La primera fase de las negociaciones ha sido de todo menos fácil, pero si algo ha venido a demostrar es que el verdadero significado del Brexit es la merma de poder del Reino Unido, poco acostumbrado a tener una capacidad de negociación de escasa fortaleza (fortaleza que venía en parte, precisamente, de su pertenencia a la UE). Así, lo que hemos presenciado hasta la fecha es que los británicos han tenido que ir asumiendo poco a poco todos los postulados de la contraparte comunitaria. A ello han ayudado, sin duda alguna, los innumerables problemas internos del Reino Unido desde el referéndum (desde una primera crisis de gobierno que acabó con la sustitución de Cameron por Theresa May a unas nuevas elecciones con la pérdida de mayoría absoluta de los Tories, pasando por un gabinete completamente desunido en cómo gestionar el Brexit). Al mismo tiempo, también ha sido fundamental en este sentido la previamente imprevisible unidad mostrada por los 27 países restantes de la UE, construida a partir de unas difíciles negociaciones internas que se han cristalizado en orientaciones políticas con muy poco margen de flexibilidad, para desgracia de los británicos. El mantenimiento de la unión en el seno de la UE será clave para el éxito de los postulados de la UE-27.
El número de cuestiones en las que el Reino Unido ha tenido que hacer renuncias desde que celebrase el referéndum el 23 de junio de 2016 es, sencillamente, impresionante. Puede que lo más llamativo sea la cuestión económica, donde se esfumaron rápidamente las famosas promesas en campaña electoral de 350 millones de libras semanales para el sistema de salud británico. Después, hubo una negación sistemática de que se habrían de hacer pagos a la UE una vez que el Reino Unido saliese del club comunitario. Finalmente, los británicos han tenido que acordar una metodología para el cálculo del dinero que habrán de ingresarle a la UE, que se estima en una cantidad de entre 45.000 y 60.000 millones de euros, que cubren, además de los compromisos financieros relativos al presupuesto comunitario, las pensiones de los funcionarios comunitarios y la participación en el Banco Europeo de Inversiones.

══════

TUS INSTRUCCIONES:
Reescribe el fragmento del texto sobre el Brexit que abre con las palabras "El número de" y cierra con "Europeo de Inversiones.", sustituyendo "referéndum" por "plebiscito". Las líneas de datos no tienen relación con el texto sobre el Brexit.

Líneas de datos:

══════

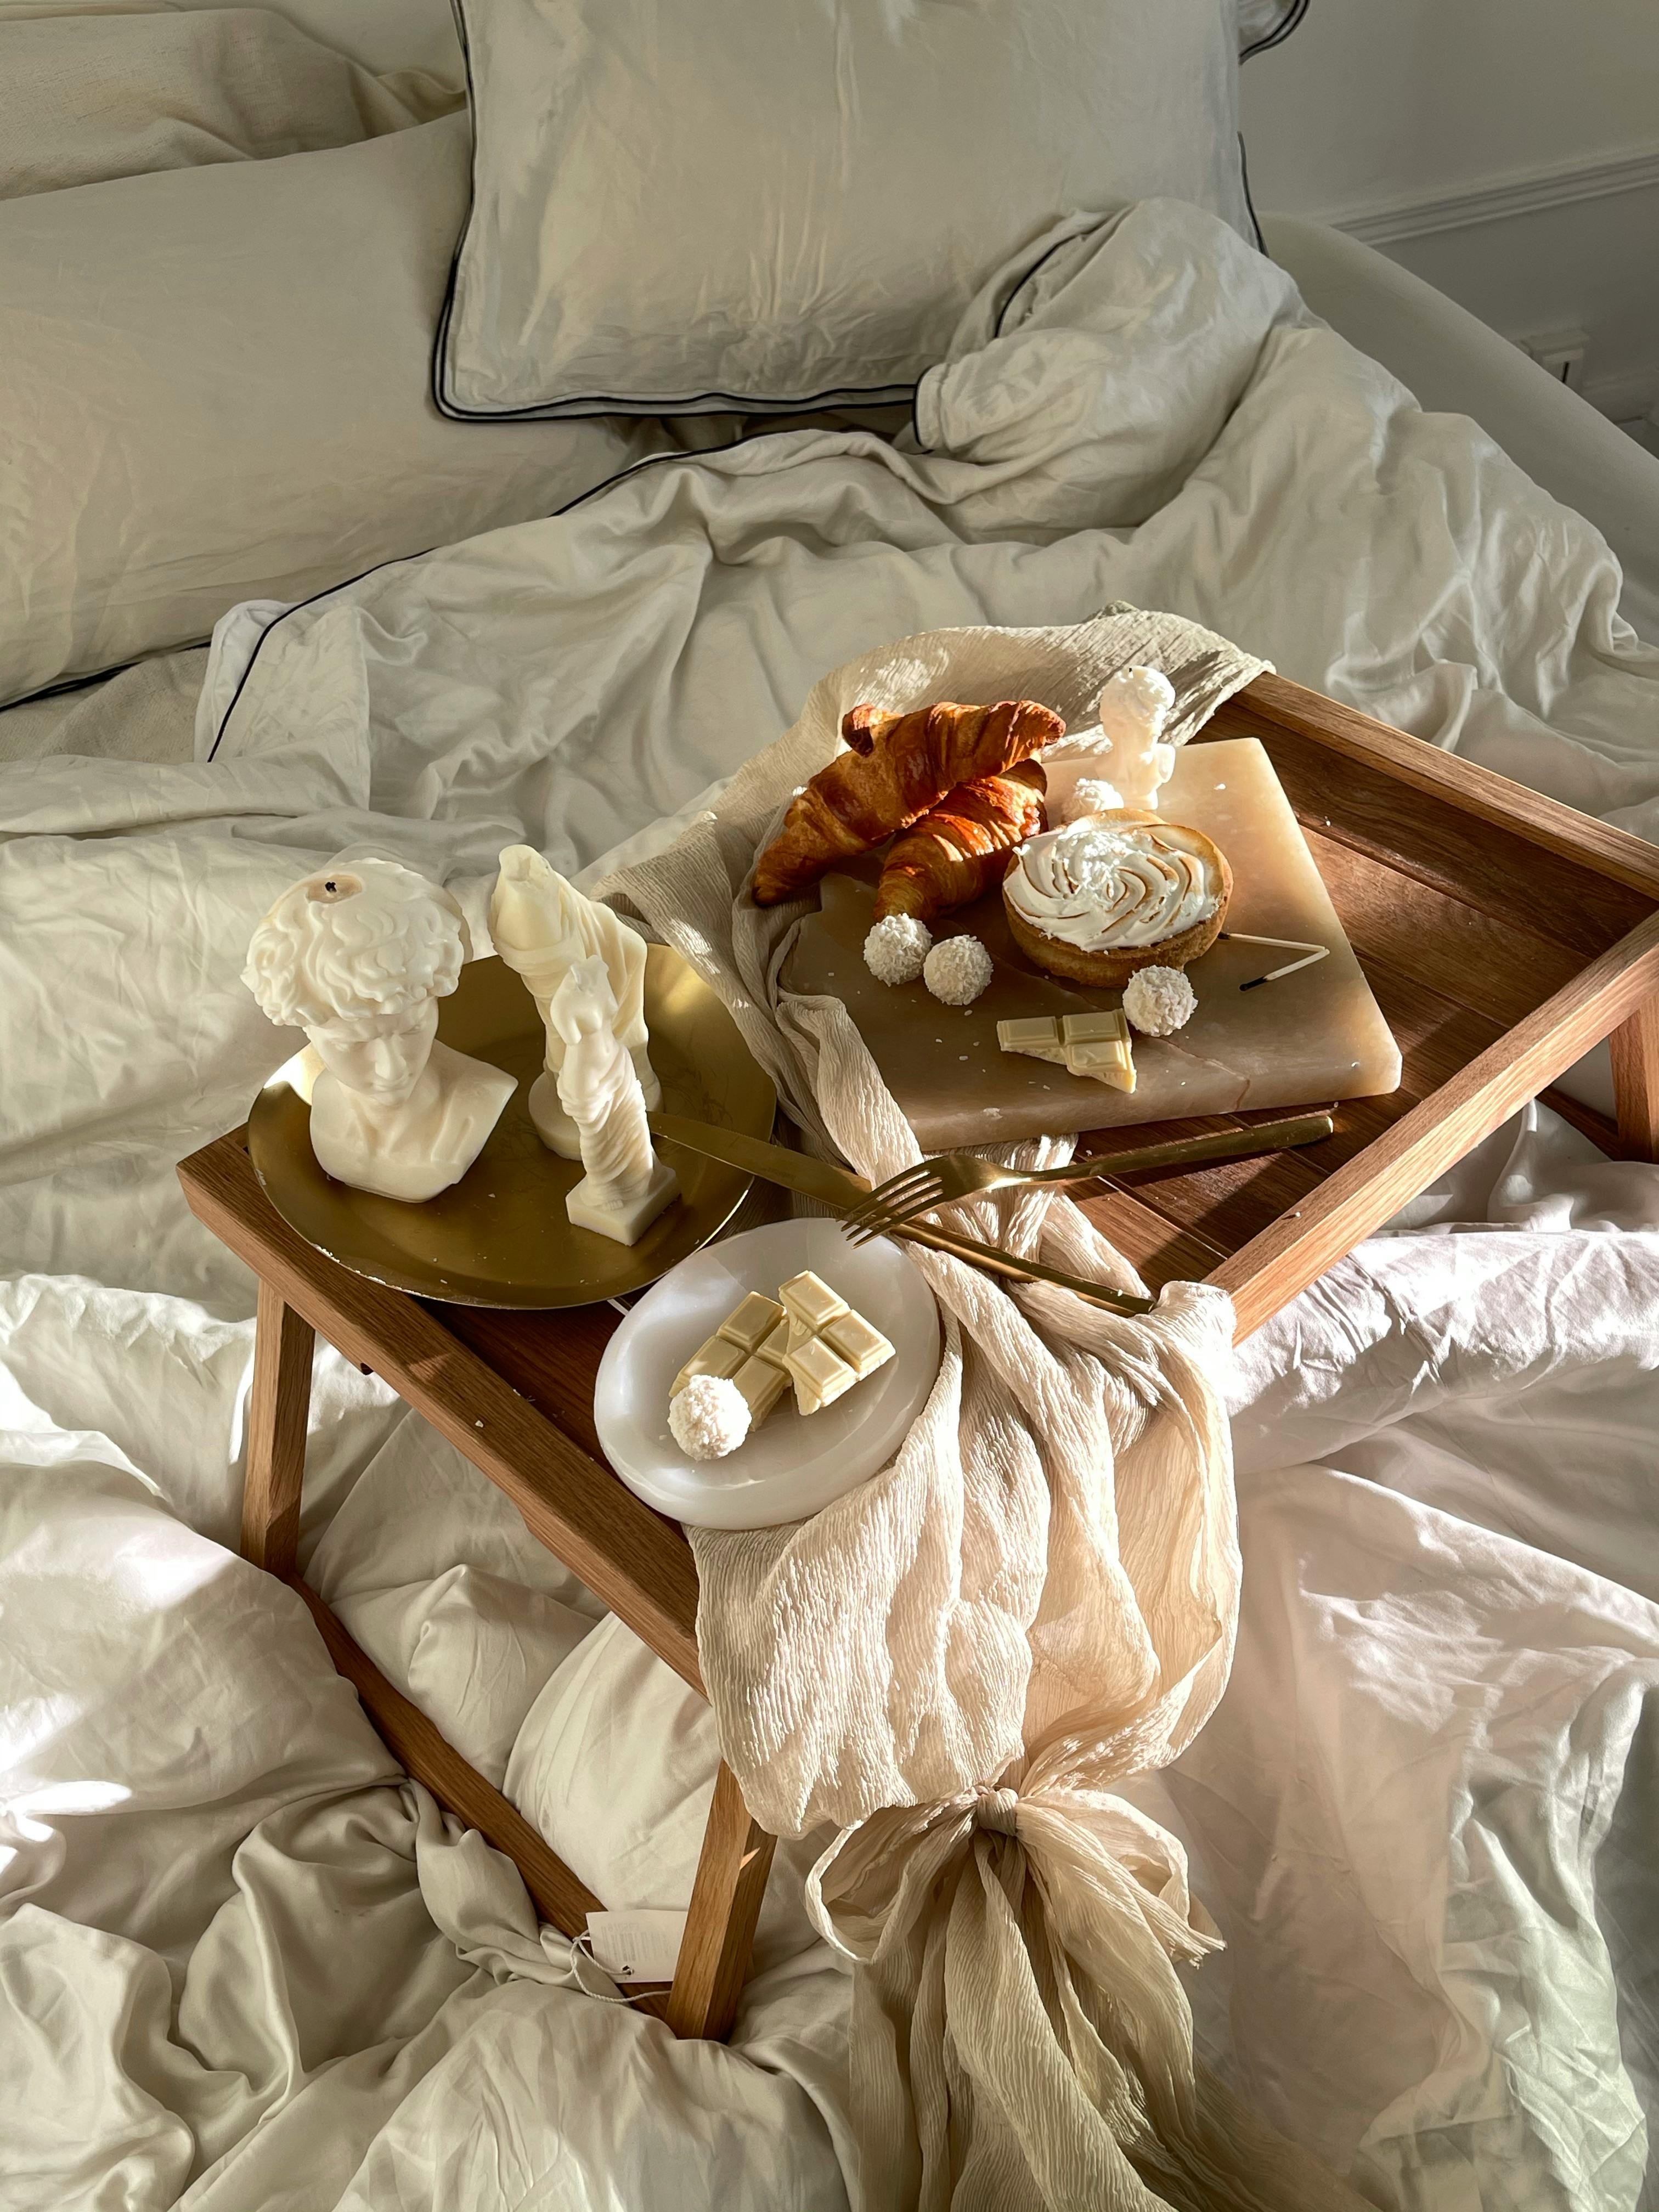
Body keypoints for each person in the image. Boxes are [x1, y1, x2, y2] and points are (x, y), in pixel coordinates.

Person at [243, 859, 514, 1202]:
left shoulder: (485, 1094)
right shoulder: (318, 1104)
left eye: (412, 1029)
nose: (394, 1068)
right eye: (353, 1045)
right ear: (308, 1032)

══════

RESULTADO DE LA TAREA:
El número de cuestiones en las que el Reino Unido ha tenido que hacer renuncias desde que celebrase el plebiscito el 23 de junio de 2016 es, sencillamente, impresionante. Puede que lo más llamativo sea la cuestión económica, donde se esfumaron rápidamente las famosas promesas en campaña electoral de 350 millones de libras semanales para el sistema de salud británico. Después, hubo una negación sistemática de que se habrían de hacer pagos a la UE una vez que el Reino Unido saliese del club comunitario. Finalmente, los británicos han tenido que acordar una metodología para el cálculo del dinero que habrán de ingresarle a la UE, que se estima en una cantidad de entre 45.000 y 60.000 millones de euros, que cubren, además de los compromisos financieros relativos al presupuesto comunitario, las pensiones de los funcionarios comunitarios y la participación en el Banco Europeo de Inversiones.